Alerts as code in Personio
With the rapid increase in the number of microservices being developed at the company, we saw the need for reusable and scalable monitoring across the board. What we set out to achieve was establishing a baseline of alerts and a dashboard that would come out of the box with every new service that gets added to the system. One part of such a baseline would be key metrics we wanted to always keep an eye on, such as error rate, latency and resource consumption. In addition to this pre-defined baseline, we also wanted each service to be able to either define new alerts or modify the ones coming from the baseline if they were not adequate for the service.

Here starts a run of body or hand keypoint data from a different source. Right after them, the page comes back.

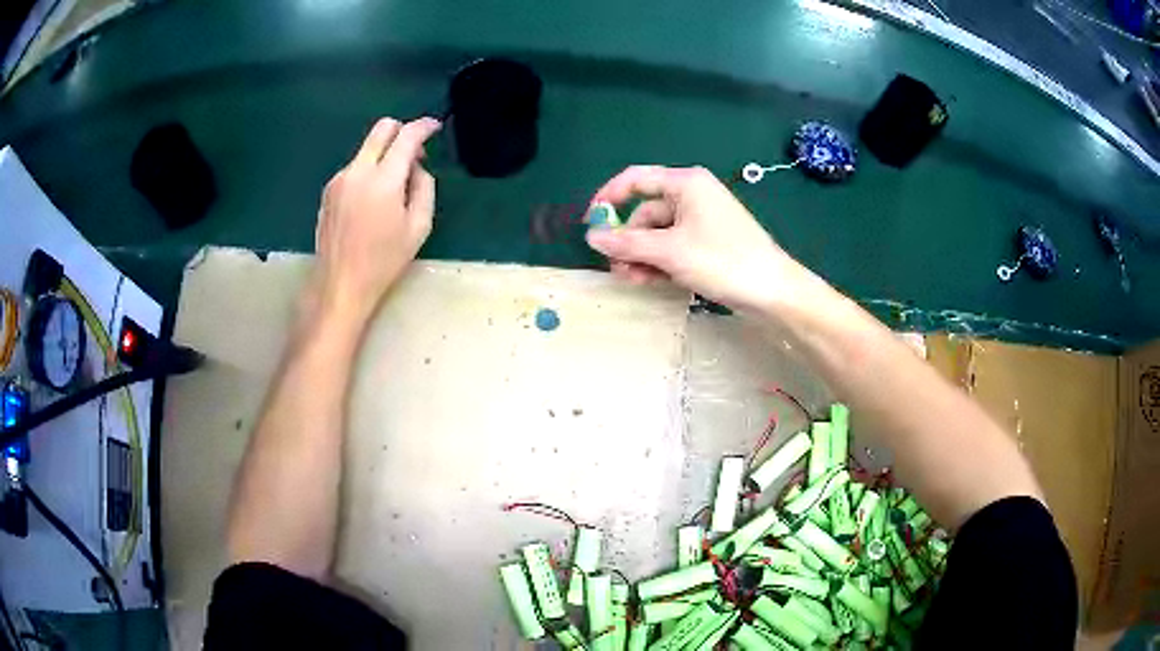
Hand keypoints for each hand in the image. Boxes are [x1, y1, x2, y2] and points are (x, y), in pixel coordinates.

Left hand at [309, 117, 441, 326]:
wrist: (340, 283)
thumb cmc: (384, 260)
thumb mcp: (418, 227)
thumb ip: (424, 188)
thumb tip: (417, 168)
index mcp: (383, 180)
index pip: (407, 137)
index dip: (424, 126)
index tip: (435, 127)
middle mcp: (358, 171)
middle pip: (381, 128)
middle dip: (402, 130)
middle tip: (414, 152)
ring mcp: (339, 179)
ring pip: (367, 149)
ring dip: (384, 155)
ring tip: (393, 188)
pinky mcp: (328, 190)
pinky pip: (355, 168)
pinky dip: (369, 171)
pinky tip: (372, 200)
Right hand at [586, 165, 793, 310]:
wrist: (772, 291)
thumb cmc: (722, 260)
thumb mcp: (669, 251)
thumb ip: (627, 242)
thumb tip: (591, 235)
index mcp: (685, 183)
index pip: (636, 179)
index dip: (608, 198)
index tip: (590, 223)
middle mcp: (692, 196)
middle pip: (646, 212)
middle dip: (628, 240)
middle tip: (617, 268)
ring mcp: (701, 221)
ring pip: (658, 234)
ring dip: (642, 256)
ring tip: (633, 280)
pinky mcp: (708, 244)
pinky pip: (673, 247)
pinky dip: (660, 262)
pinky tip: (651, 281)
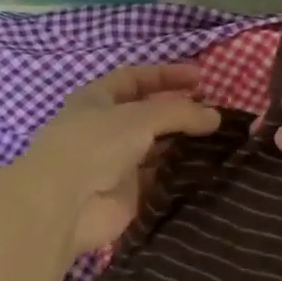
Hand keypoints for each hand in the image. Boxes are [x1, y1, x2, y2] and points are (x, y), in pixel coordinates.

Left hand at [14, 65, 220, 256]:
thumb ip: (180, 113)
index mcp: (97, 99)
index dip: (166, 75)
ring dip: (182, 142)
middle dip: (179, 111)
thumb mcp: (140, 117)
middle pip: (148, 114)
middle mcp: (105, 128)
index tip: (200, 77)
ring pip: (156, 146)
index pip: (135, 78)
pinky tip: (206, 167)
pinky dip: (180, 171)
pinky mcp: (127, 193)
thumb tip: (215, 117)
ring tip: (218, 139)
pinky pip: (159, 177)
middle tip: (214, 112)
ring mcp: (115, 162)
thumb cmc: (94, 145)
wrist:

Finally, we set a hard requirement to find a way to enable teams to be fully responsible for defining how a service is monitored, and to be the first ones that are notified when something goes wrong.
At Personio we rely heavily on Kubernetes to run almost all of our workloads. As we are also fully in AWS, we leverage EKS to a large extent to operate multiple Kubernetes clusters and manage them through terraform. Each microservice defines the necessary Kubernetes manifests through a helm chart. Finally, once in production, services are monitored through New Relic alerts and dashboards specific to that service. Since we use Kubernetes extensively and our developers are experienced at deploying their services through Kubernetes manifests, Kubernetes Custom Resources seemed like a natural integration point between the workloads we run and the alerts and dashboards that monitor them.
Out of all of these constraints, the New Relic alert manager, a Kubernetes operator that manages New Relic alerts and dashboards, was born. An in-cluster operator allowed for all the alerts and dashboards for a service to live in the same repository as the service itself. This approach solidifies the ownership of service monitoring with the team developing the service. The way a new service is initialized at Personio is by cloning a template repository and filling in parameters like the service name and the team which owns it. This allows us to package premade monitoring with sensible defaults as part of the helm chart of the service template. As a result, when a new service is created, it comes with basic monitoring already set up with key metrics and wired to trigger notifications to appropriate channels.
At the end of the entire process, we managed to empower developers to fully manage the monitoring for their services, as they are the ones who best understand how the service works and where it can break. However, when they decide to bring a new service into the system, they do not need to start from scratch and deal with technicalities like naming conventions and notification channels.
We believe we are not the only company facing these challenges, and have therefore also decided to open source our alert and dashboard templates together with the project. Our monitoring baseline is heavily inspired by the Google SRE Book and we are more than happy to take feedback or contributions in any form.